Job item:
In the entries below, find each line with the string "switzerland" and copy it.

Data provided:
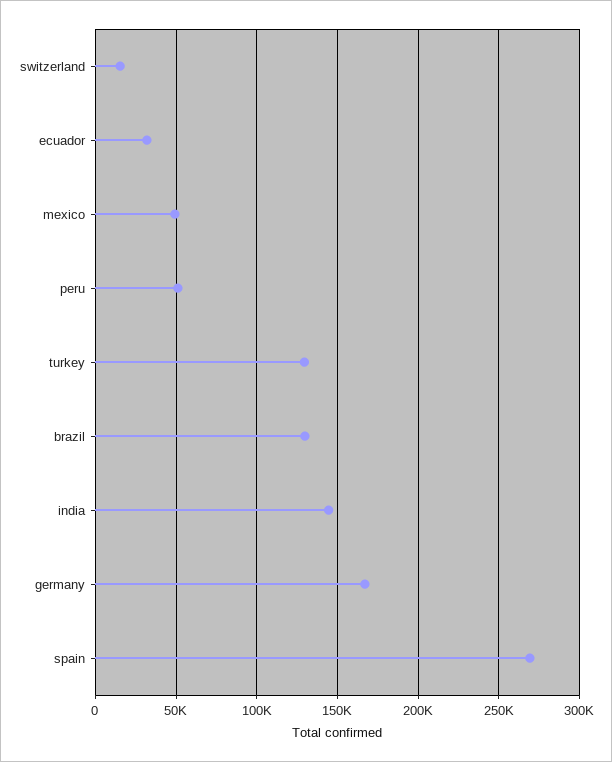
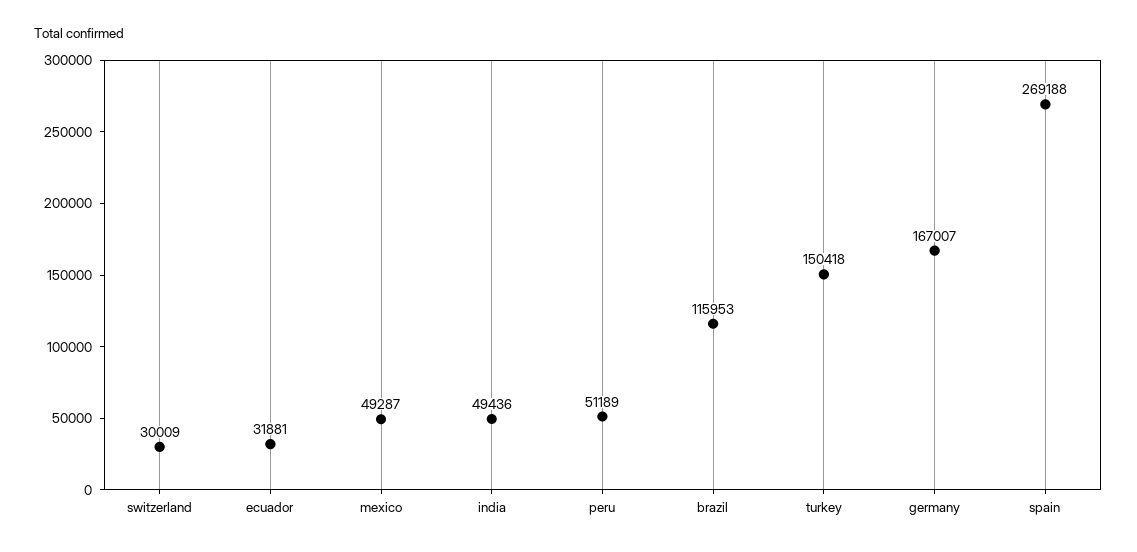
  {
-   "switzerland": 15000,
+   "switzerland": 30009,
    "ecuador": 31881,
    "mexico": 49287,
    "peru": 51189,
-   "turkey": 130000,
+   "turkey": 150418,
-   "brazil": 130000,
+   "brazil": 115953,
-   "india": 145000,
+   "india": 49436,
    "germany": 167007,
    "spain": 269188
  }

Result of this task:
-   "switzerland": 15000,
+   "switzerland": 30009,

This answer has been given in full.